§ **Provided text**
If you have thyroid problems or just want to support or prevent thyroid disease, there are a few rockstar foods/nutrients and herbs you’ll want to include. For even more thyroid support, check out my top 10 foods to heal hypothyroidism.
My Top Five Thyroid Rockstars
1. Top billing goes to my beloved ashwagandha. This adaptogenic herb modulates your immune and endocrine system to regulate hormones. It’s useful for both hypo- and hyperthyroid and autoimmune thyroid cases because of its balancing effect: if levels are too high or low, it aids in normalizing them. It’s also an excellent tonic for tired adrenal glands, and your adrenals and thyroid greatly impact one another. Ashwagandha has a long list of positive benefits including the following:
- combats stress
- eases anxiety
- relaxes the mind and mood
- regulates immune system
- rejuvenates adrenals
- balances hormones
2. Selenium is a true thyroid rockstar antioxidant, meaning it combats free radical damage in your body. It also seems to have a balancing effect for both hypo- and hyperthyroidism. Selenium is necessary for thyroid hormone conversion: It converts T4 to the active form of thyroid hormone, T3. Several studies have shown selenium to be beneficial for autoimmune thyroid conditions; it may lower antibody levels and reduce inflammation. (source) You can get all the selenium you need in a day by eating just 4-5 Brazil nuts. I do this daily. But be careful about taking selenium supplements: “long term consumption of high doses of selenium can lead to complications such as gastrointestinal upsets, hair loss, white blotchy nails, garlic breath odor, fatigue, irritability, and mild nerve damage.” (source)

§ **Extracted records**
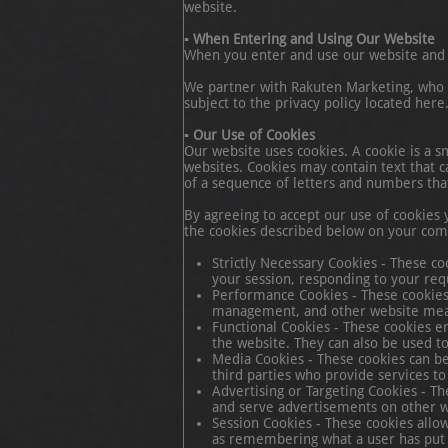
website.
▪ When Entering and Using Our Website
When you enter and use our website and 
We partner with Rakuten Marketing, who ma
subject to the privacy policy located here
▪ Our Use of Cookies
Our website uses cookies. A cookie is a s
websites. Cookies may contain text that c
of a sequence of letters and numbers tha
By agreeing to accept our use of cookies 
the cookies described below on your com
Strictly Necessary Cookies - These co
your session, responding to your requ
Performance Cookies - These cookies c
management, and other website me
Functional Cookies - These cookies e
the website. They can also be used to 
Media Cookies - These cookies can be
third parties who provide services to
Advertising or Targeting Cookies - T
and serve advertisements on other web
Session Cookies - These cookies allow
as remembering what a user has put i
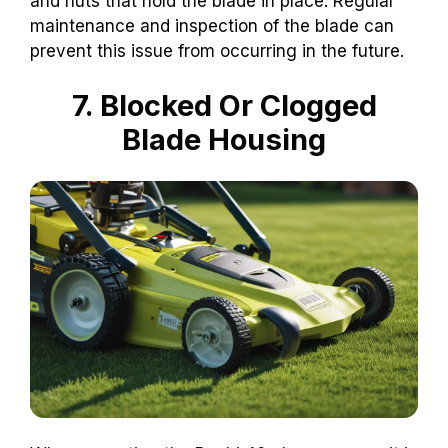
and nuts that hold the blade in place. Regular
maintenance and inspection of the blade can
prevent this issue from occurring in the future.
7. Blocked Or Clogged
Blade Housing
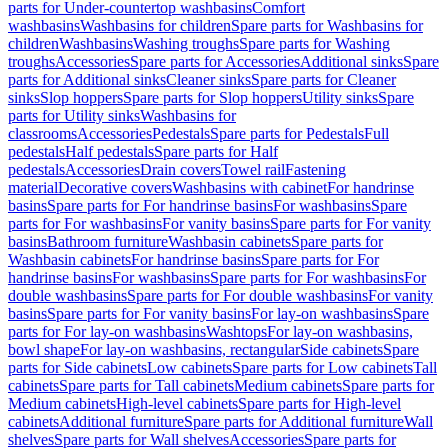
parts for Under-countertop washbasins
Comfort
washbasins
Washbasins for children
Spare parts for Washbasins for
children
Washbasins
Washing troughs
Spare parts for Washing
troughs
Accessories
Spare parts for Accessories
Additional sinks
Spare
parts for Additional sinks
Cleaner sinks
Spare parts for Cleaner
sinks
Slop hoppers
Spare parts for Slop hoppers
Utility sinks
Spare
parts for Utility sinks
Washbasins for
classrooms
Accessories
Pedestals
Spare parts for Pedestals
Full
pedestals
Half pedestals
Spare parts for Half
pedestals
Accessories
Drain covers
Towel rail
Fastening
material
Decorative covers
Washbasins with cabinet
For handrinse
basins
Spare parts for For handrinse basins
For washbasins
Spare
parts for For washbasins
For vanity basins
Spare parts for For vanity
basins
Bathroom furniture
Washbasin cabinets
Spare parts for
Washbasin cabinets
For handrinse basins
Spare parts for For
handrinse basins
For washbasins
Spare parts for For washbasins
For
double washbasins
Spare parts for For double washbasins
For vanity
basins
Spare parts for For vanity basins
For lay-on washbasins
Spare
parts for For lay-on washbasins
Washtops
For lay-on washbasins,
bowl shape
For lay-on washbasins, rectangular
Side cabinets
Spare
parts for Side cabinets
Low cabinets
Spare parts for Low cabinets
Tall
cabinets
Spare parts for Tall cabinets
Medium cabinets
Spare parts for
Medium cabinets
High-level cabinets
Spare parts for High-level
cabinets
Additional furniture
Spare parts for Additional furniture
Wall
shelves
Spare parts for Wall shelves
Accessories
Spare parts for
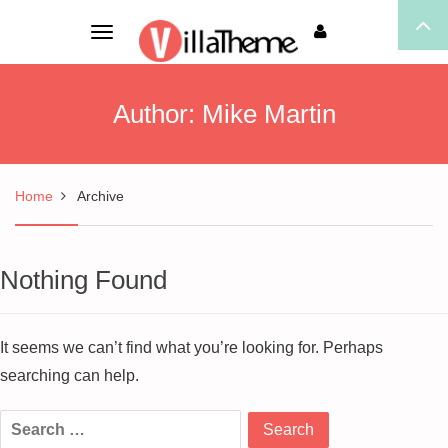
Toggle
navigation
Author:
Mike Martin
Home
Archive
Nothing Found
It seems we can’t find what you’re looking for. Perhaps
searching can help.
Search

==

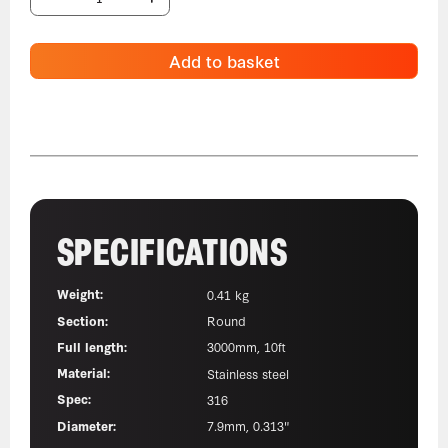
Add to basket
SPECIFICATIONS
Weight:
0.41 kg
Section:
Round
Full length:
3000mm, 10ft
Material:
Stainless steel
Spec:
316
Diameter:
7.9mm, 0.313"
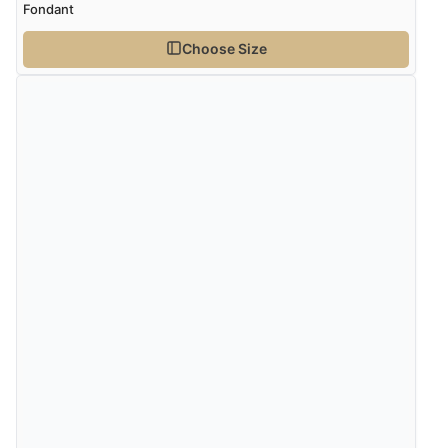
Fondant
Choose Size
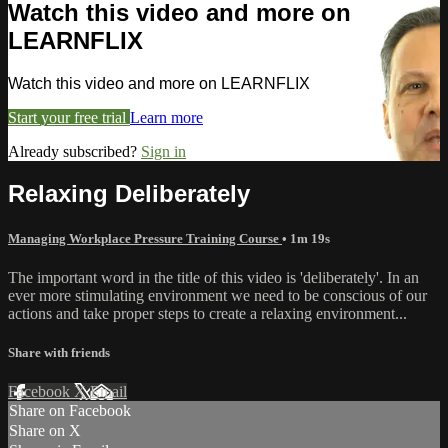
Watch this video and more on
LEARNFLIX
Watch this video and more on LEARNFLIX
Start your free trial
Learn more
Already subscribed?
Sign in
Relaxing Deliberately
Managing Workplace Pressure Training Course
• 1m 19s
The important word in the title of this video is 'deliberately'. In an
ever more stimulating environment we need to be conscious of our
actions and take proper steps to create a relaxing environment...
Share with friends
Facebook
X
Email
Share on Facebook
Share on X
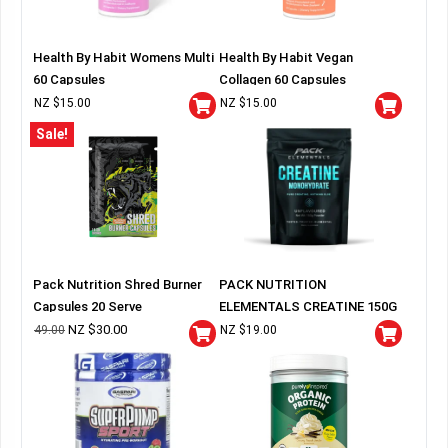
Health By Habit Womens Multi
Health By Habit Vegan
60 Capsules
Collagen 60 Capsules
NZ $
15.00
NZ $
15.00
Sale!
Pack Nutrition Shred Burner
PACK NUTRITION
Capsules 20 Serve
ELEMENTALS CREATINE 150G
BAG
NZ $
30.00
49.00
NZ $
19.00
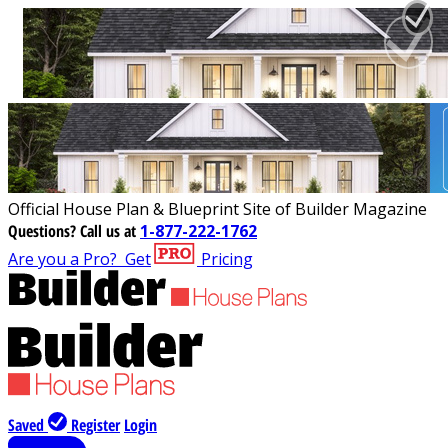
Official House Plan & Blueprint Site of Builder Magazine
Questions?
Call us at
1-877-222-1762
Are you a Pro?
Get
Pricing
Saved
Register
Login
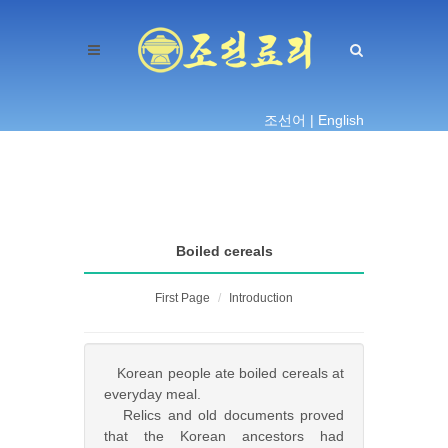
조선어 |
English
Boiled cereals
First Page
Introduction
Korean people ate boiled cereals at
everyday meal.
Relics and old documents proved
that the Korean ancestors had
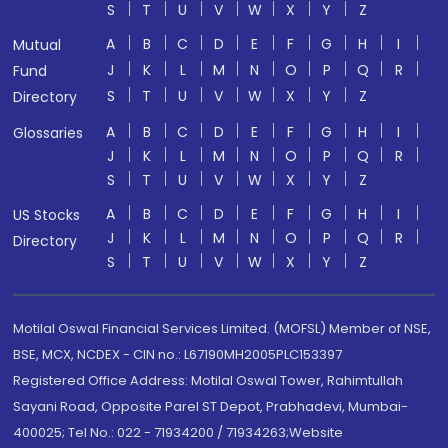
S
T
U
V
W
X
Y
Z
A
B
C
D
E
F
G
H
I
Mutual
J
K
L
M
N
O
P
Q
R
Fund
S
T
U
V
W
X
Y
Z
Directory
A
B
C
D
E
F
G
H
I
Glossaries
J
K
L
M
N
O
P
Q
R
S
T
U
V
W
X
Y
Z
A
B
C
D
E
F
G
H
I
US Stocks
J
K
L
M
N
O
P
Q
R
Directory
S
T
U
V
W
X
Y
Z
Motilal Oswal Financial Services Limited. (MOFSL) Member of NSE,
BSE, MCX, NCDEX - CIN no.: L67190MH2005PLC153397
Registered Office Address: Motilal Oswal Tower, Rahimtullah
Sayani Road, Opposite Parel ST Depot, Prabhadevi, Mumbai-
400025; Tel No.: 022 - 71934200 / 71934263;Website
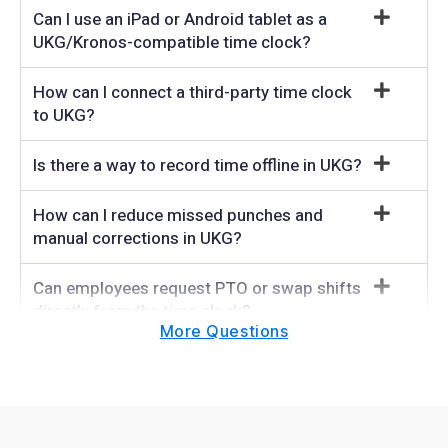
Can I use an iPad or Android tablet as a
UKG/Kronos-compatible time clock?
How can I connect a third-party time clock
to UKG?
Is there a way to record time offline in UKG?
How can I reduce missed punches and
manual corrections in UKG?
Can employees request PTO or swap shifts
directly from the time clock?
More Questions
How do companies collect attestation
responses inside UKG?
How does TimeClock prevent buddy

--

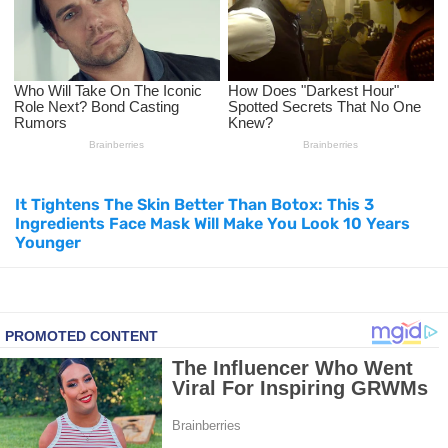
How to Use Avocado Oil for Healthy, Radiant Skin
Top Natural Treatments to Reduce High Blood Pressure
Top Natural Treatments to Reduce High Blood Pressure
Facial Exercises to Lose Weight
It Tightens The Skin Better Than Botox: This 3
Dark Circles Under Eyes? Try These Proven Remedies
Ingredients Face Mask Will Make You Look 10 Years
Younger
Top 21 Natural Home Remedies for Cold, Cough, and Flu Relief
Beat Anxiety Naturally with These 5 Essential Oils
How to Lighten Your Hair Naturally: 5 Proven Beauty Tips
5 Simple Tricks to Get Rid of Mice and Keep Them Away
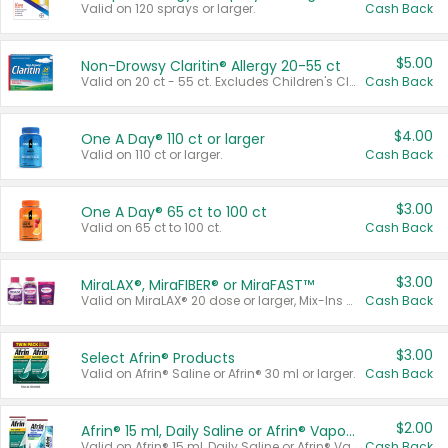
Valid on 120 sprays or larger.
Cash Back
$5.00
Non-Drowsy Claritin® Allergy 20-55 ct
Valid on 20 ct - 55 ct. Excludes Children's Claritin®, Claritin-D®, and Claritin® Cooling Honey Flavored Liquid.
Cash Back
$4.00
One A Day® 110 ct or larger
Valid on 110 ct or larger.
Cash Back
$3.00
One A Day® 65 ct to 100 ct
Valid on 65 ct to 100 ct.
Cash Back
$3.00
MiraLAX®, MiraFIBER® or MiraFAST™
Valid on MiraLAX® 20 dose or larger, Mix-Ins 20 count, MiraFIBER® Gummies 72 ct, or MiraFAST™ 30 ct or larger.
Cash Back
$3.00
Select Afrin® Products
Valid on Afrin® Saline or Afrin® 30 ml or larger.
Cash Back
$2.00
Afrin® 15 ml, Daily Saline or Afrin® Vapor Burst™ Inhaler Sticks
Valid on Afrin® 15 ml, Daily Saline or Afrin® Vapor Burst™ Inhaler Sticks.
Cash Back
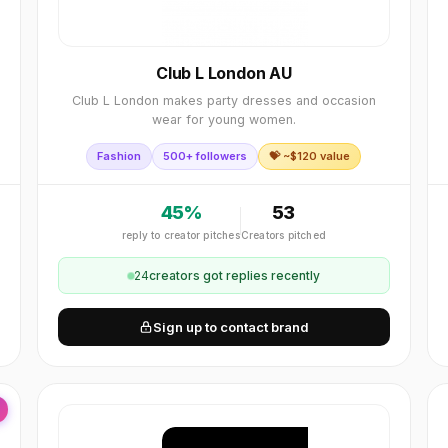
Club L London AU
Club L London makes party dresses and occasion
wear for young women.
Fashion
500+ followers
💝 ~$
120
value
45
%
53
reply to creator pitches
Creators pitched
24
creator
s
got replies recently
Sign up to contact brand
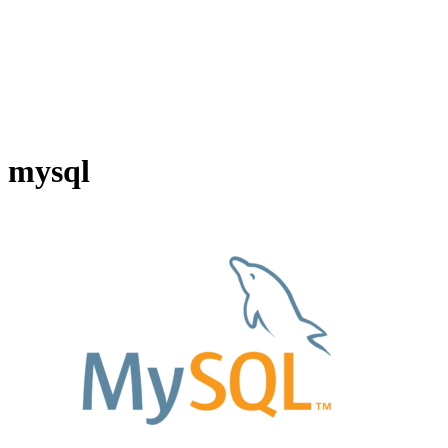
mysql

§ **What the task asks**
Return the part of the thyroid text above starting at "If you have" and ending at "to heal hypothyroidism.", copied word for word.

§ **Answer to this problem**
If you have thyroid problems or just want to support or prevent thyroid disease, there are a few rockstar foods/nutrients and herbs you’ll want to include. For even more thyroid support, check out my top 10 foods to heal hypothyroidism.